问题：长时间运行的工具调用需要实时进度反馈，MCP协议支持通过SSE和Notification实现流式响应。

解决方案：实现流式响应处理器，支持进度通知、部分结果聚合和取消操作。

流式响应架构

┌──────────┐  tools/call   ┌──────────┐
│  Client  │ ────────────> │  Server  │
│          │               │          │
│  Stream  │ <── notify ── │  Tool    │
│  Handler │   progress    │  Running │
│          │ <── notify ── │          │
│          │   progress    │          │
│          │ <── result ── │          │
│          │   complete    │          │
└──────────┘               └──────────┘

完整实现

import asyncio
import json
import logging
from dataclasses import dataclass, field
from typing import Any, Callable
from enum import Enum

logger = logging.getLogger(__name__)


class StreamEventType(Enum):
    PROGRESS = "progress"
    PARTIAL_RESULT = "partial_result"
    COMPLETE = "complete"
    ERROR = "error"
    LOG = "log"


@dataclass
class StreamEvent:
    type: StreamEventType
    data: Any
    progress: float | None = None
    message: str | None = None
    timestamp: float = field(default_factory=lambda: asyncio.get_event_loop().time())


@dataclass
class StreamResult:
    events: list[StreamEvent] = field(default_factory=list)
    final_result: Any = None
    success: bool = True
    error: str | None = None
    total_duration_ms: float = 0.0


class StreamHandler:
    def __init__(self):
        self._progress_handlers: list[Callable[[StreamEvent], Any]] = []
        self._partial_handlers: list[Callable[[StreamEvent], Any]] = []
        self._complete_handlers: list[Callable[[StreamEvent], Any]] = []
        self._error_handlers: list[Callable[[StreamEvent], Any]] = []
        self._log_handlers: list[Callable[[StreamEvent], Any]] = []

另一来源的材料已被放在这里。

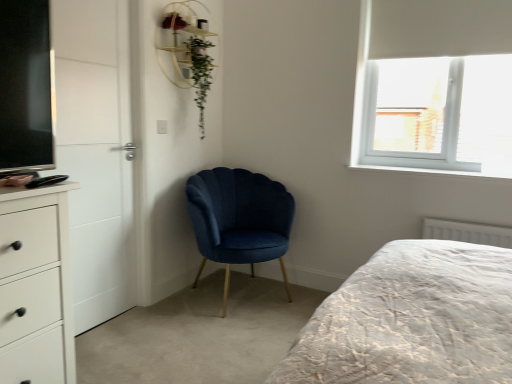
In order to face white plastic window at upper right, should I rotate leftwards or rightwards?

Turn right approximately 22.900 degrees to face it.

This screenshot has width=512, height=384. Identify the location of white matte chest of drawers at left. (36, 286).

Find the location of a particular element. The height and width of the screenshot is (384, 512). velvet blue chair at center is located at coordinates (239, 219).

Locate an element on the screen. white plastic window at upper right is located at coordinates (362, 100).

Is white textured radiator at lower right at the left side of white matte chest of drawers at left?

Incorrect, white textured radiator at lower right is not on the left side of white matte chest of drawers at left.

Between white textured radiator at lower right and white matte chest of drawers at left, which one has smaller size?

With smaller size is white textured radiator at lower right.

Which of these two, white textured radiator at lower right or white matte chest of drawers at left, stands taller?

Standing taller between the two is white matte chest of drawers at left.

Is white textured radiator at lower right far away from white plastic window at upper right?

white textured radiator at lower right is actually quite close to white plastic window at upper right.

Is white textured radiator at lower right looking in the opposite direction of white plastic window at upper right?

No, white textured radiator at lower right is not facing the opposite direction of white plastic window at upper right.

Is point (447, 235) less distant than point (382, 169)?

Yes, point (447, 235) is closer to viewer.

Can we say white textured radiator at lower right lies outside white plastic window at upper right?

Yes, white textured radiator at lower right is located beyond the bounds of white plastic window at upper right.

Does white textured radiator at lower right touch velvet blue chair at center?

white textured radiator at lower right and velvet blue chair at center are not in contact.

How many degrees apart are the facing directions of white textured radiator at lower right and velvet blue chair at center?

There is a 68.3-degree angle between the facing directions of white textured radiator at lower right and velvet blue chair at center.

From a real-world perspective, is white textured radiator at lower right physically below velvet blue chair at center?

No, from a real-world perspective, white textured radiator at lower right is not below velvet blue chair at center.

Is wooden shelf at upper center turned away from white matte chest of drawers at left?

No, white matte chest of drawers at left is not at the back of wooden shelf at upper center.

Is wooden shelf at upper center outside of white matte chest of drawers at left?

Yes, wooden shelf at upper center is located beyond the bounds of white matte chest of drawers at left.

Measure the distance between wooden shelf at upper center and white matte chest of drawers at left.

wooden shelf at upper center is 1.56 meters from white matte chest of drawers at left.

Which object is wider, wooden shelf at upper center or white matte chest of drawers at left?

white matte chest of drawers at left.

Is wooden shelf at upper center in front of or behind velvet blue chair at center in the image?

wooden shelf at upper center is behind velvet blue chair at center.

Can you confirm if wooden shelf at upper center is positioned to the right of velvet blue chair at center?

No.

In the scene shown: What's the angular difference between wooden shelf at upper center and velvet blue chair at center's facing directions?

The angular difference between wooden shelf at upper center and velvet blue chair at center is 21.8 degrees.

Considering the sizes of objects wooden shelf at upper center and velvet blue chair at center in the image provided, who is taller, wooden shelf at upper center or velvet blue chair at center?

velvet blue chair at center is taller.

Considering the positions of objects green leafy plant at upper center and white matte chest of drawers at left in the image provided, who is in front, green leafy plant at upper center or white matte chest of drawers at left?

white matte chest of drawers at left is more forward.

Is green leafy plant at upper center to the right of white matte chest of drawers at left from the viewer's perspective?

Indeed, green leafy plant at upper center is positioned on the right side of white matte chest of drawers at left.

From a real-world perspective, is green leafy plant at upper center physically located above or below white matte chest of drawers at left?

Clearly, from a real-world perspective, green leafy plant at upper center is above white matte chest of drawers at left.

Can you confirm if green leafy plant at upper center is wider than white matte chest of drawers at left?

No.

In the scene shown: Can you confirm if white matte chest of drawers at left is wider than wooden shelf at upper center?

Yes, white matte chest of drawers at left is wider than wooden shelf at upper center.

Identify the location of chest of drawers on the left of wooden shelf at upper center. (36, 286).

Can wooden shelf at upper center be found inside white matte chest of drawers at left?

No, white matte chest of drawers at left does not contain wooden shelf at upper center.

Considering the relative sizes of white matte chest of drawers at left and wooden shelf at upper center in the image provided, is white matte chest of drawers at left smaller than wooden shelf at upper center?

Incorrect, white matte chest of drawers at left is not smaller in size than wooden shelf at upper center.

Locate an element on the screen. chest of drawers below the white textured radiator at lower right (from the image's perspective) is located at coordinates (36, 286).

This screenshot has width=512, height=384. I want to click on radiator on the right of white plastic window at upper right, so click(x=467, y=232).

Estimate the real-world distances between objects in this image. Which object is further from white textured radiator at lower right, white plastic window at upper right or wooden shelf at upper center?

wooden shelf at upper center is positioned further to the anchor white textured radiator at lower right.

Considering their positions, is green leafy plant at upper center positioned further to wooden shelf at upper center than white textured radiator at lower right?

white textured radiator at lower right is further to wooden shelf at upper center.

Which object lies further to the anchor point velvet blue chair at center, white plastic window at upper right or white matte chest of drawers at left?

Among the two, white matte chest of drawers at left is located further to velvet blue chair at center.

From the image, which object appears to be farther from white matte chest of drawers at left, white plastic window at upper right or white textured radiator at lower right?

white textured radiator at lower right is positioned further to the anchor white matte chest of drawers at left.

When comparing their distances from velvet blue chair at center, does white plastic window at upper right or white textured radiator at lower right seem further?

white textured radiator at lower right is positioned further to the anchor velvet blue chair at center.

Looking at the image, which one is located closer to white plastic window at upper right, white matte chest of drawers at left or white textured radiator at lower right?

Among the two, white textured radiator at lower right is located nearer to white plastic window at upper right.

From the image, which object appears to be nearer to wooden shelf at upper center, white plastic window at upper right or white textured radiator at lower right?

white plastic window at upper right lies closer to wooden shelf at upper center than the other object.

Estimate the real-world distances between objects in this image. Which object is closer to velvet blue chair at center, white matte chest of drawers at left or wooden shelf at upper center?

wooden shelf at upper center is closer to velvet blue chair at center.

Locate an element on the screen. The width and height of the screenshot is (512, 384). shelf between white matte chest of drawers at left and white plastic window at upper right from left to right is located at coordinates (180, 41).

Locate an element on the screen. window between white matte chest of drawers at left and white textured radiator at lower right in the horizontal direction is located at coordinates (362, 100).

Where is `window between green leafy plant at upper center and white textured radiator at lower right from left to right`? This screenshot has width=512, height=384. window between green leafy plant at upper center and white textured radiator at lower right from left to right is located at coordinates (362, 100).

Find the location of a particular element. This screenshot has height=384, width=512. window situated between velvet blue chair at center and white textured radiator at lower right from left to right is located at coordinates (362, 100).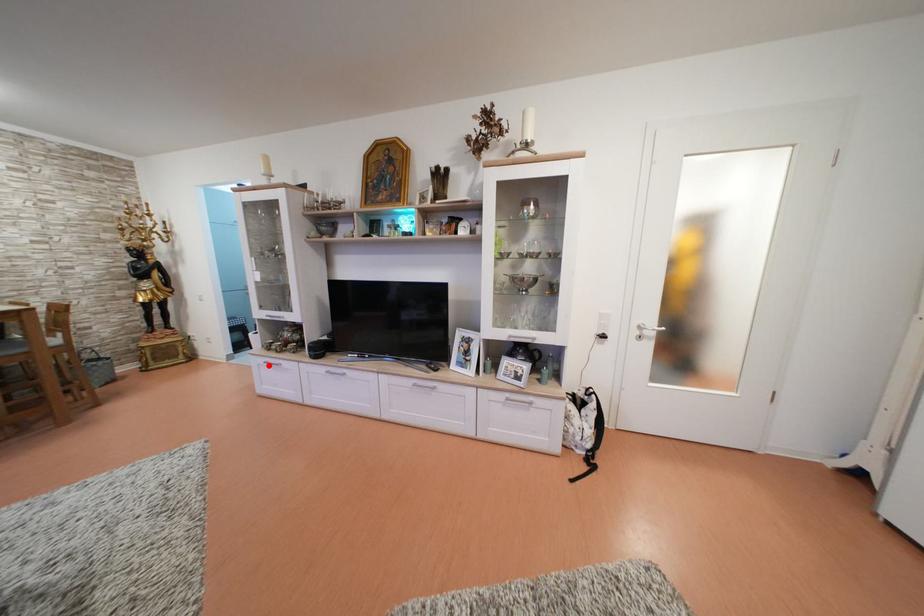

    def on_progress(self, handler: Callable[[StreamEvent], Any]):
        self._progress_handlers.append(handler)

    def on_partial_result(self, handler: Callable[[StreamEvent], Any]):
        self._partial_handlers.append(handler)

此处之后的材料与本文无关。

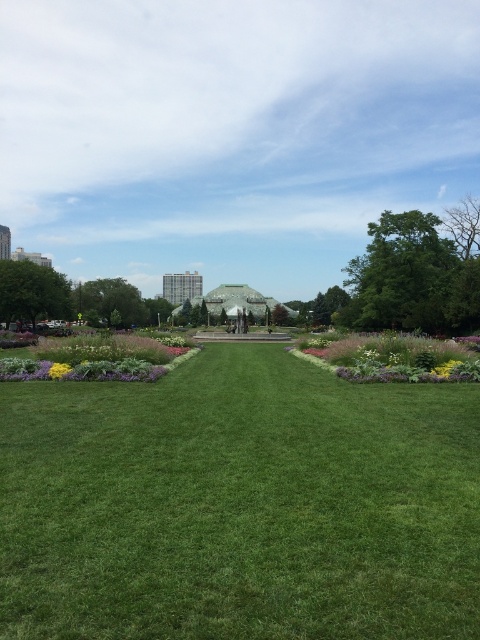
Is green grass lawn at center taller than yellow matte flower at center?

In fact, green grass lawn at center may be shorter than yellow matte flower at center.

Is green grass lawn at center to the right of yellow matte flower at center from the viewer's perspective?

No, green grass lawn at center is not to the right of yellow matte flower at center.

I want to click on green grass lawn at center, so pyautogui.click(x=240, y=506).

Is green grass at center bigger than yellow matte flower at lower left?

Yes, green grass at center is bigger than yellow matte flower at lower left.

Is point (219, 332) behind point (60, 364)?

Yes, point (219, 332) is behind point (60, 364).

Where is `green grass at center`? This screenshot has width=480, height=640. green grass at center is located at coordinates (240, 337).

Between yellow matte flower at lower left and yellow matte flower at center, which one has more height?

yellow matte flower at lower left is taller.

Where is `yellow matte flower at lower left`? The height and width of the screenshot is (640, 480). yellow matte flower at lower left is located at coordinates (59, 371).

This screenshot has height=640, width=480. Find the location of `yellow matte flower at lower left`. yellow matte flower at lower left is located at coordinates (59, 371).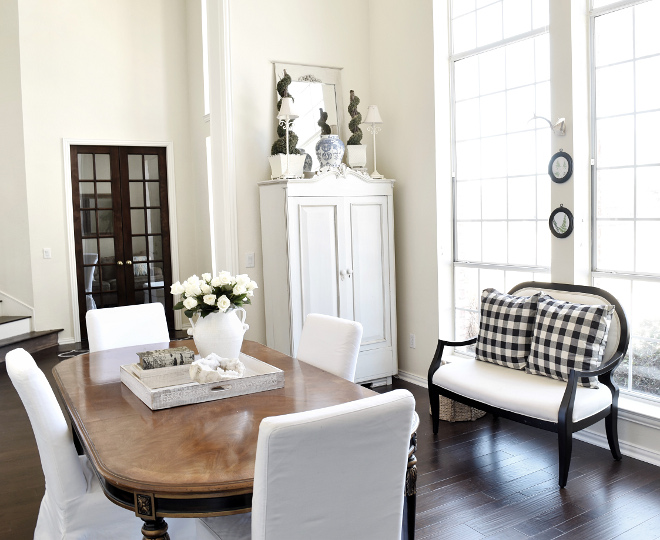
You are a GUI agent. You are given a task and a screenshot of the screen. Output one action in this format:
    pyautogui.click(x=<x>, y=<y>)
    Task: Click on the picture
    
    Given the screenshot: What is the action you would take?
    pyautogui.click(x=554, y=217)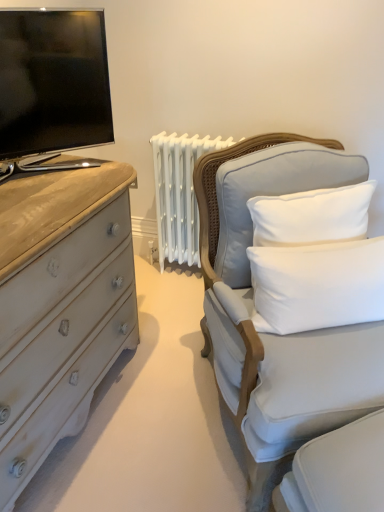
In order to face white soft cushion at right, arranged as the 1th pillow when ordered from the bottom, should I rotate leftwards or rightwards?

It's best to rotate right around 18.510 degrees.

The width and height of the screenshot is (384, 512). Identify the location of light gray fabric chair at right. (252, 307).

What are the coordinates of `matte black screen at upper left` in the screenshot? It's located at (53, 81).

Locate an element on the screen. This screenshot has height=512, width=384. white soft cushion at right, the second pillow when ordered from top to bottom is located at coordinates (318, 285).

Is white cotton pillow at upper right, the 2th pillow ordered from the bottom, thinner than light gray fabric chair at right?

Correct, the width of white cotton pillow at upper right, the 2th pillow ordered from the bottom, is less than that of light gray fabric chair at right.

From a real-world perspective, who is located lower, white cotton pillow at upper right, the 2th pillow ordered from the bottom, or light gray fabric chair at right?

From a 3D spatial view, light gray fabric chair at right is below.

In the scene shown: Between white cotton pillow at upper right, the 1th pillow positioned from the top, and light gray fabric chair at right, which one has larger size?

light gray fabric chair at right.

How different are the orientations of white cotton pillow at upper right, the 1th pillow positioned from the top, and light gray fabric chair at right in degrees?

They differ by 0.0594 degrees in their facing directions.

Would you consider light gray fabric chair at right to be distant from white soft cushion at right, arranged as the 1th pillow when ordered from the bottom?

No, there isn't a large distance between light gray fabric chair at right and white soft cushion at right, arranged as the 1th pillow when ordered from the bottom.

Where is `furniture located underneath the white soft cushion at right, arranged as the 1th pillow when ordered from the bottom (from a real-world perspective)`? Image resolution: width=384 pixels, height=512 pixels. furniture located underneath the white soft cushion at right, arranged as the 1th pillow when ordered from the bottom (from a real-world perspective) is located at coordinates (252, 307).

Could you measure the distance between light gray fabric chair at right and white soft cushion at right, the second pillow when ordered from top to bottom?

light gray fabric chair at right and white soft cushion at right, the second pillow when ordered from top to bottom, are 7.64 inches apart from each other.

Which of these two, light gray fabric chair at right or matte black screen at upper left, is smaller?

matte black screen at upper left is smaller.

In the scene shown: From the image's perspective, would you say light gray fabric chair at right is positioned over matte black screen at upper left?

Actually, light gray fabric chair at right appears below matte black screen at upper left in the image.

Between light gray fabric chair at right and matte black screen at upper left, which one has larger width?

Wider between the two is light gray fabric chair at right.

From a real-world perspective, is light gray fabric chair at right physically below matte black screen at upper left?

Yes, from a real-world perspective, light gray fabric chair at right is beneath matte black screen at upper left.

Between point (273, 293) and point (301, 169), which one is positioned in front?

The point (273, 293) is closer.

Locate an element on the screen. Image resolution: width=384 pixels, height=512 pixels. pillow lying on the right of white cotton pillow at upper right, the 1th pillow positioned from the top is located at coordinates (318, 285).

Is white soft cushion at right, the second pillow when ordered from top to bottom, thinner than white cotton pillow at upper right, the 2th pillow ordered from the bottom?

Yes, white soft cushion at right, the second pillow when ordered from top to bottom, is thinner than white cotton pillow at upper right, the 2th pillow ordered from the bottom.

Is white cotton pillow at upper right, the 2th pillow ordered from the bottom, located within white soft cushion at right, arranged as the 1th pillow when ordered from the bottom?

No, white soft cushion at right, arranged as the 1th pillow when ordered from the bottom, does not contain white cotton pillow at upper right, the 2th pillow ordered from the bottom.

Does white cotton pillow at upper right, the 2th pillow ordered from the bottom, have a lesser width compared to matte black screen at upper left?

Yes.

Are white cotton pillow at upper right, the 1th pillow positioned from the top, and matte black screen at upper left far apart?

They are positioned close to each other.

Considering the relative sizes of white cotton pillow at upper right, the 2th pillow ordered from the bottom, and matte black screen at upper left in the image provided, is white cotton pillow at upper right, the 2th pillow ordered from the bottom, shorter than matte black screen at upper left?

Correct, white cotton pillow at upper right, the 2th pillow ordered from the bottom, is not as tall as matte black screen at upper left.

Based on the photo, from the image's perspective, is white cotton pillow at upper right, the 2th pillow ordered from the bottom, beneath matte black screen at upper left?

Indeed, from the image's perspective, white cotton pillow at upper right, the 2th pillow ordered from the bottom, is shown beneath matte black screen at upper left.

From the image's perspective, is white soft cushion at right, arranged as the 1th pillow when ordered from the bottom, located above matte black screen at upper left?

No.

Considering the relative sizes of white soft cushion at right, the second pillow when ordered from top to bottom, and matte black screen at upper left in the image provided, is white soft cushion at right, the second pillow when ordered from top to bottom, wider than matte black screen at upper left?

Incorrect, the width of white soft cushion at right, the second pillow when ordered from top to bottom, does not surpass that of matte black screen at upper left.

Considering the positions of points (303, 259) and (36, 82), is point (303, 259) farther from camera compared to point (36, 82)?

That is False.

From a real-world perspective, is white soft cushion at right, the second pillow when ordered from top to bottom, above or below matte black screen at upper left?

From a real-world perspective, white soft cushion at right, the second pillow when ordered from top to bottom, is physically below matte black screen at upper left.

Between matte black screen at upper left and white soft cushion at right, arranged as the 1th pillow when ordered from the bottom, which one has larger size?

With larger size is matte black screen at upper left.

Is the surface of matte black screen at upper left in direct contact with white soft cushion at right, arranged as the 1th pillow when ordered from the bottom?

No, matte black screen at upper left is not next to white soft cushion at right, arranged as the 1th pillow when ordered from the bottom.

Can you confirm if matte black screen at upper left is positioned to the left of white soft cushion at right, the second pillow when ordered from top to bottom?

Yes, matte black screen at upper left is to the left of white soft cushion at right, the second pillow when ordered from top to bottom.

This screenshot has height=512, width=384. What are the coordinates of `the 2nd pillow directly above the light gray fabric chair at right (from a real-world perspective)` in the screenshot? It's located at (272, 193).

What are the coordinates of `furniture in front of the white soft cushion at right, the second pillow when ordered from top to bottom` in the screenshot? It's located at (252, 307).

From the image, which object appears to be farther from light gray fabric chair at right, matte black screen at upper left or white cotton pillow at upper right, the 1th pillow positioned from the top?

matte black screen at upper left is further to light gray fabric chair at right.

Looking at the image, which one is located closer to light gray fabric chair at right, white cotton pillow at upper right, the 1th pillow positioned from the top, or white soft cushion at right, the second pillow when ordered from top to bottom?

white cotton pillow at upper right, the 1th pillow positioned from the top, is closer to light gray fabric chair at right.

Estimate the real-world distances between objects in this image. Which object is further from white cotton pillow at upper right, the 2th pillow ordered from the bottom, white soft cushion at right, arranged as the 1th pillow when ordered from the bottom, or light gray fabric chair at right?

    def on_complete(self, handler: Callable[[StreamEvent], Any]):
        self._complete_handlers.append(handler)

    def on_error(self, handler: Callable[[StreamEvent], Any]):
        self._error_handlers.append(handler)

    def on_log(self, handler: Callable[[StreamEvent], Any]):
        self._log_handlers.append(handler)

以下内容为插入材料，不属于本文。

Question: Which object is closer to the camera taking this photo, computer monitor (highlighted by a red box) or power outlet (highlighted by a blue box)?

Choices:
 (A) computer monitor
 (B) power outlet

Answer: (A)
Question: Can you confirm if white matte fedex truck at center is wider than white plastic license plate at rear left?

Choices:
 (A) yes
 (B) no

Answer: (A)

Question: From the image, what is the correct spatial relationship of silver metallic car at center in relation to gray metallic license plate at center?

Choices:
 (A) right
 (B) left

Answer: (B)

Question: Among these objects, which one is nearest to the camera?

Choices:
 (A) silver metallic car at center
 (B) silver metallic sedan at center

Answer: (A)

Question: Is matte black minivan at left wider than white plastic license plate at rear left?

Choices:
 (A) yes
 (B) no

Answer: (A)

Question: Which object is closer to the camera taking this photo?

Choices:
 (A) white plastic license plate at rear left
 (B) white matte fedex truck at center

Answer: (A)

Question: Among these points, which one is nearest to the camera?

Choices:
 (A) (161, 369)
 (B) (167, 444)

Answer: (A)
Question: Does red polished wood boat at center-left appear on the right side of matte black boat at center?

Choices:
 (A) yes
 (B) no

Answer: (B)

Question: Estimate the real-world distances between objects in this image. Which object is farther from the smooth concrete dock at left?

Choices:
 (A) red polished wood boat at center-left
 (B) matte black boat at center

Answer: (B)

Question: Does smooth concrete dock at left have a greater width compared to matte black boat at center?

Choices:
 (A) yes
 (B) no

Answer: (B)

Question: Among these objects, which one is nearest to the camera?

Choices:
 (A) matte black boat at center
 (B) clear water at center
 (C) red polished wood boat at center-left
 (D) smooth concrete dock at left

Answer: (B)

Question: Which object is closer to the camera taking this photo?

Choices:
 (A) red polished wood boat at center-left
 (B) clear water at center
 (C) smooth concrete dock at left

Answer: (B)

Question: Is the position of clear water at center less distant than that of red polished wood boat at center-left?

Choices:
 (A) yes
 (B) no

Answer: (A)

    async def handle_notification(self, params: dict[str, Any]):
        method = params.get("method", "")

        if method == "notifications/progress":
            progress_data = params.get("progress", {})
            event = StreamEvent(
                type=StreamEventType.PROGRESS,
                data=progress_data,
                progress=progress_data.get("progress", 0) / max(progress_data.get("total", 1), 1),
                message=progress_data.get("message"),
            )
            for handler in self._progress_handlers:
                try:
                    result = handler(event)
                    if asyncio.iscoroutine(result):
                        await result
                except Exception as e:
                    logger.error(f"Progress handler error: {e}")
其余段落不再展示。